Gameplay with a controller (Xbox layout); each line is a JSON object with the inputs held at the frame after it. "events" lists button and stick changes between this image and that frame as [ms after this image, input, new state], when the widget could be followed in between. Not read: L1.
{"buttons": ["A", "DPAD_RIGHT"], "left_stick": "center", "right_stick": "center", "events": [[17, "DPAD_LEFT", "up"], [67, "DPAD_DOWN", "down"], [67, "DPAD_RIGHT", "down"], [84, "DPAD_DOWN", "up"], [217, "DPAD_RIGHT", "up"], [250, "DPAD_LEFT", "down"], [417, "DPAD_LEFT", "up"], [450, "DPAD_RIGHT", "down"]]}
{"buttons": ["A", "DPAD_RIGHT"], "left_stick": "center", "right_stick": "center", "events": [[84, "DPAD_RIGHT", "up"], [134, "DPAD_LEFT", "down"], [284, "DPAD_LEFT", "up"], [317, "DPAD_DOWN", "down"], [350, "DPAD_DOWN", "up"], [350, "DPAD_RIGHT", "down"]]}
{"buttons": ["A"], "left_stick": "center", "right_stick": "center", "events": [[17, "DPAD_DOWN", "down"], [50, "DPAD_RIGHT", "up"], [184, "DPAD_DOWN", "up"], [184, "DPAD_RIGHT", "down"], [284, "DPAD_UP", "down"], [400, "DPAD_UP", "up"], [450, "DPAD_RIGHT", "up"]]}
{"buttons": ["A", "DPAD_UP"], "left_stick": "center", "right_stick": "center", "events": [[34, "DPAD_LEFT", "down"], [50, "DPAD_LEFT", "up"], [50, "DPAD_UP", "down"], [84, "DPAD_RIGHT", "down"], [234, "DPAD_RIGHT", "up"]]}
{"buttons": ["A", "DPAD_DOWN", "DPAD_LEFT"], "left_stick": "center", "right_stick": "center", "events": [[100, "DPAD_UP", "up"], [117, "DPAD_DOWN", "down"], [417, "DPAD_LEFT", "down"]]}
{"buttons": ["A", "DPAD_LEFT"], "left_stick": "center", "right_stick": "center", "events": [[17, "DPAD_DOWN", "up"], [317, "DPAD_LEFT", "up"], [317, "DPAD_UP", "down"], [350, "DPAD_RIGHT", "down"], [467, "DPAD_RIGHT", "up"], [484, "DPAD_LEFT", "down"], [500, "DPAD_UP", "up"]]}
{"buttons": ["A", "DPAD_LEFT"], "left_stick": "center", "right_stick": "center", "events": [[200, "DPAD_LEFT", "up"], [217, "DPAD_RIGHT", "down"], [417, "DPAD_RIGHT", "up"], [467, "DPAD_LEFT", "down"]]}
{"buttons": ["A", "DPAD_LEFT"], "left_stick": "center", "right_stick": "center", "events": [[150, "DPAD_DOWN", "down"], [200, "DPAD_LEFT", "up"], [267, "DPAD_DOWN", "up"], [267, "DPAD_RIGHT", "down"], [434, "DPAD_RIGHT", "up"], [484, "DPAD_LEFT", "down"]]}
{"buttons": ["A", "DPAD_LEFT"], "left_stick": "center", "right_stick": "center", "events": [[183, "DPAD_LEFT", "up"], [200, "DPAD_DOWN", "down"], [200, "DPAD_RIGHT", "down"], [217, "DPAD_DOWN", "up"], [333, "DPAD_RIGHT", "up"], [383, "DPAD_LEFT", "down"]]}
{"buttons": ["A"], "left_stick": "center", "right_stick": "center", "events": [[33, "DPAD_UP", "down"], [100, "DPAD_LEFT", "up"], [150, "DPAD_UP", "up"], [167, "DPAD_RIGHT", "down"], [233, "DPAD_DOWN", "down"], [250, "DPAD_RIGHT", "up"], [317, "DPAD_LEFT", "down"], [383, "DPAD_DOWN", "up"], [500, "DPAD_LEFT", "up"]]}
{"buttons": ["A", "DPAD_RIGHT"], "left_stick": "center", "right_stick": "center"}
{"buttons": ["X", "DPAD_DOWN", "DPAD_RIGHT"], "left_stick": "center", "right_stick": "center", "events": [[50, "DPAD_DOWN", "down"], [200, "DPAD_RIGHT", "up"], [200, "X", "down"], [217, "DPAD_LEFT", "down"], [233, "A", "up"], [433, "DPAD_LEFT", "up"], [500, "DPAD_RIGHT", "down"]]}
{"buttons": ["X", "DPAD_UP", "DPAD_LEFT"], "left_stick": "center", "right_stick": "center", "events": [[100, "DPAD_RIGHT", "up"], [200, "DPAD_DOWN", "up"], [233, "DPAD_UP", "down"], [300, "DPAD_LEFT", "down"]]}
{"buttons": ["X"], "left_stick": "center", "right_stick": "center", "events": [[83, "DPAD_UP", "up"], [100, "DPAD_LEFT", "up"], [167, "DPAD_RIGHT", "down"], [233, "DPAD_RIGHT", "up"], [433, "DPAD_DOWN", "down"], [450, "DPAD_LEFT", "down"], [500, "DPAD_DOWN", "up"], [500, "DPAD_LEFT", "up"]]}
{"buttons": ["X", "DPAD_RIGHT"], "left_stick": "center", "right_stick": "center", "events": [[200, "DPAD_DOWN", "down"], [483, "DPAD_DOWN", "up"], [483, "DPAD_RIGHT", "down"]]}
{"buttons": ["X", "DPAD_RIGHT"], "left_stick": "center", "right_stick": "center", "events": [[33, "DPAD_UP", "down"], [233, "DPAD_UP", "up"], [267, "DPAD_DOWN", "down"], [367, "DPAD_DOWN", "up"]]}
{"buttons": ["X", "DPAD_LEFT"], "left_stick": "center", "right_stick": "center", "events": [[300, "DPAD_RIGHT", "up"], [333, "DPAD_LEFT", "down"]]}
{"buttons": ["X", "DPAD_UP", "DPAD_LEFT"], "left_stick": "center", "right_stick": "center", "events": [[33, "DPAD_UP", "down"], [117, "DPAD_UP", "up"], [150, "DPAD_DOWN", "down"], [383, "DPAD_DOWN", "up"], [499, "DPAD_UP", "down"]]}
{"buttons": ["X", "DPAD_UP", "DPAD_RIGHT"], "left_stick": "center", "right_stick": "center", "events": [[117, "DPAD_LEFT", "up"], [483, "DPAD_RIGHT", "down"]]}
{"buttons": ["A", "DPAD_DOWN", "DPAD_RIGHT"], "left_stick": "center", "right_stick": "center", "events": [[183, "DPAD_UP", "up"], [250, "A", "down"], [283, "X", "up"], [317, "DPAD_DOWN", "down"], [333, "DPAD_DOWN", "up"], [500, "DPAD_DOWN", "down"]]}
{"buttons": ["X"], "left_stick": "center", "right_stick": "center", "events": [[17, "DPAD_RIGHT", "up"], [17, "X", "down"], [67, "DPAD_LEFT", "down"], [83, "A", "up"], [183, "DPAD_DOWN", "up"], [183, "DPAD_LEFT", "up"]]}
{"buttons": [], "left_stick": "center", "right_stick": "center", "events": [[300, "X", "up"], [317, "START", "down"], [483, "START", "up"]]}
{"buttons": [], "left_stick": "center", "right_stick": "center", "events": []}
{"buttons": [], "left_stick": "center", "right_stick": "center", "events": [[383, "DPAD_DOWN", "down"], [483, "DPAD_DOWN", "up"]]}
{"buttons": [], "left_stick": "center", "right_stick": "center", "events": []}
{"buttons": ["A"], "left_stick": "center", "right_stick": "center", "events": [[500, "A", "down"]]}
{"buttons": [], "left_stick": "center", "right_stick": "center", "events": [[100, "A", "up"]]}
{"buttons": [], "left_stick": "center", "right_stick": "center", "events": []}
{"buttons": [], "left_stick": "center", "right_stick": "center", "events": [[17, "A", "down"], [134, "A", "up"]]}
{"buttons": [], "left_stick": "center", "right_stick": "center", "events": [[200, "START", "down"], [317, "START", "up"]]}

********************

● **PROBLEM**
Only an exact transcription of all the entries will do.

● **ANSWER TO THE EXERCISE**
Gameplay with a controller (Xbox layout); each line is a JSON object with the inputs held at the frame after it. "events" lists button and stick changes between this image and that frame as [ms after this image, input, new state], when the widget could be followed in between. Not read: L1.
{"buttons": ["A", "DPAD_RIGHT"], "left_stick": "center", "right_stick": "center", "events": [[17, "DPAD_LEFT", "up"], [67, "DPAD_DOWN", "down"], [67, "DPAD_RIGHT", "down"], [84, "DPAD_DOWN", "up"], [217, "DPAD_RIGHT", "up"], [250, "DPAD_LEFT", "down"], [417, "DPAD_LEFT", "up"], [450, "DPAD_RIGHT", "down"]]}
{"buttons": ["A", "DPAD_RIGHT"], "left_stick": "center", "right_stick": "center", "events": [[84, "DPAD_RIGHT", "up"], [134, "DPAD_LEFT", "down"], [284, "DPAD_LEFT", "up"], [317, "DPAD_DOWN", "down"], [350, "DPAD_DOWN", "up"], [350, "DPAD_RIGHT", "down"]]}
{"buttons": ["A"], "left_stick": "center", "right_stick": "center", "events": [[17, "DPAD_DOWN", "down"], [50, "DPAD_RIGHT", "up"], [184, "DPAD_DOWN", "up"], [184, "DPAD_RIGHT", "down"], [284, "DPAD_UP", "down"], [400, "DPAD_UP", "up"], [450, "DPAD_RIGHT", "up"]]}
{"buttons": ["A", "DPAD_UP"], "left_stick": "center", "right_stick": "center", "events": [[34, "DPAD_LEFT", "down"], [50, "DPAD_LEFT", "up"], [50, "DPAD_UP", "down"], [84, "DPAD_RIGHT", "down"], [234, "DPAD_RIGHT", "up"]]}
{"buttons": ["A", "DPAD_DOWN", "DPAD_LEFT"], "left_stick": "center", "right_stick": "center", "events": [[100, "DPAD_UP", "up"], [117, "DPAD_DOWN", "down"], [417, "DPAD_LEFT", "down"]]}
{"buttons": ["A", "DPAD_LEFT"], "left_stick": "center", "right_stick": "center", "events": [[17, "DPAD_DOWN", "up"], [317, "DPAD_LEFT", "up"], [317, "DPAD_UP", "down"], [350, "DPAD_RIGHT", "down"], [467, "DPAD_RIGHT", "up"], [484, "DPAD_LEFT", "down"], [500, "DPAD_UP", "up"]]}
{"buttons": ["A", "DPAD_LEFT"], "left_stick": "center", "right_stick": "center", "events": [[200, "DPAD_LEFT", "up"], [217, "DPAD_RIGHT", "down"], [417, "DPAD_RIGHT", "up"], [467, "DPAD_LEFT", "down"]]}
{"buttons": ["A", "DPAD_LEFT"], "left_stick": "center", "right_stick": "center", "events": [[150, "DPAD_DOWN", "down"], [200, "DPAD_LEFT", "up"], [267, "DPAD_DOWN", "up"], [267, "DPAD_RIGHT", "down"], [434, "DPAD_RIGHT", "up"], [484, "DPAD_LEFT", "down"]]}
{"buttons": ["A", "DPAD_LEFT"], "left_stick": "center", "right_stick": "center", "events": [[183, "DPAD_LEFT", "up"], [200, "DPAD_DOWN", "down"], [200, "DPAD_RIGHT", "down"], [217, "DPAD_DOWN", "up"], [333, "DPAD_RIGHT", "up"], [383, "DPAD_LEFT", "down"]]}
{"buttons": ["A"], "left_stick": "center", "right_stick": "center", "events": [[33, "DPAD_UP", "down"], [100, "DPAD_LEFT", "up"], [150, "DPAD_UP", "up"], [167, "DPAD_RIGHT", "down"], [233, "DPAD_DOWN", "down"], [250, "DPAD_RIGHT", "up"], [317, "DPAD_LEFT", "down"], [383, "DPAD_DOWN", "up"], [500, "DPAD_LEFT", "up"]]}
{"buttons": ["A", "DPAD_RIGHT"], "left_stick": "center", "right_stick": "center"}
{"buttons": ["X", "DPAD_DOWN", "DPAD_RIGHT"], "left_stick": "center", "right_stick": "center", "events": [[50, "DPAD_DOWN", "down"], [200, "DPAD_RIGHT", "up"], [200, "X", "down"], [217, "DPAD_LEFT", "down"], [233, "A", "up"], [433, "DPAD_LEFT", "up"], [500, "DPAD_RIGHT", "down"]]}
{"buttons": ["X", "DPAD_UP", "DPAD_LEFT"], "left_stick": "center", "right_stick": "center", "events": [[100, "DPAD_RIGHT", "up"], [200, "DPAD_DOWN", "up"], [233, "DPAD_UP", "down"], [300, "DPAD_LEFT", "down"]]}
{"buttons": ["X"], "left_stick": "center", "right_stick": "center", "events": [[83, "DPAD_UP", "up"], [100, "DPAD_LEFT", "up"], [167, "DPAD_RIGHT", "down"], [233, "DPAD_RIGHT", "up"], [433, "DPAD_DOWN", "down"], [450, "DPAD_LEFT", "down"], [500, "DPAD_DOWN", "up"], [500, "DPAD_LEFT", "up"]]}
{"buttons": ["X", "DPAD_RIGHT"], "left_stick": "center", "right_stick": "center", "events": [[200, "DPAD_DOWN", "down"], [483, "DPAD_DOWN", "up"], [483, "DPAD_RIGHT", "down"]]}
{"buttons": ["X", "DPAD_RIGHT"], "left_stick": "center", "right_stick": "center", "events": [[33, "DPAD_UP", "down"], [233, "DPAD_UP", "up"], [267, "DPAD_DOWN", "down"], [367, "DPAD_DOWN", "up"]]}
{"buttons": ["X", "DPAD_LEFT"], "left_stick": "center", "right_stick": "center", "events": [[300, "DPAD_RIGHT", "up"], [333, "DPAD_LEFT", "down"]]}
{"buttons": ["X", "DPAD_UP", "DPAD_LEFT"], "left_stick": "center", "right_stick": "center", "events": [[33, "DPAD_UP", "down"], [117, "DPAD_UP", "up"], [150, "DPAD_DOWN", "down"], [383, "DPAD_DOWN", "up"], [499, "DPAD_UP", "down"]]}
{"buttons": ["X", "DPAD_UP", "DPAD_RIGHT"], "left_stick": "center", "right_stick": "center", "events": [[117, "DPAD_LEFT", "up"], [483, "DPAD_RIGHT", "down"]]}
{"buttons": ["A", "DPAD_DOWN", "DPAD_RIGHT"], "left_stick": "center", "right_stick": "center", "events": [[183, "DPAD_UP", "up"], [250, "A", "down"], [283, "X", "up"], [317, "DPAD_DOWN", "down"], [333, "DPAD_DOWN", "up"], [500, "DPAD_DOWN", "down"]]}
{"buttons": ["X"], "left_stick": "center", "right_stick": "center", "events": [[17, "DPAD_RIGHT", "up"], [17, "X", "down"], [67, "DPAD_LEFT", "down"], [83, "A", "up"], [183, "DPAD_DOWN", "up"], [183, "DPAD_LEFT", "up"]]}
{"buttons": [], "left_stick": "center", "right_stick": "center", "events": [[300, "X", "up"], [317, "START", "down"], [483, "START", "up"]]}
{"buttons": [], "left_stick": "center", "right_stick": "center", "events": []}
{"buttons": [], "left_stick": "center", "right_stick": "center", "events": [[383, "DPAD_DOWN", "down"], [483, "DPAD_DOWN", "up"]]}
{"buttons": [], "left_stick": "center", "right_stick": "center", "events": []}
{"buttons": ["A"], "left_stick": "center", "right_stick": "center", "events": [[500, "A", "down"]]}
{"buttons": [], "left_stick": "center", "right_stick": "center", "events": [[100, "A", "up"]]}
{"buttons": [], "left_stick": "center", "right_stick": "center", "events": []}
{"buttons": [], "left_stick": "center", "right_stick": "center", "events": [[17, "A", "down"], [134, "A", "up"]]}
{"buttons": [], "left_stick": "center", "right_stick": "center", "events": [[200, "START", "down"], [317, "START", "up"]]}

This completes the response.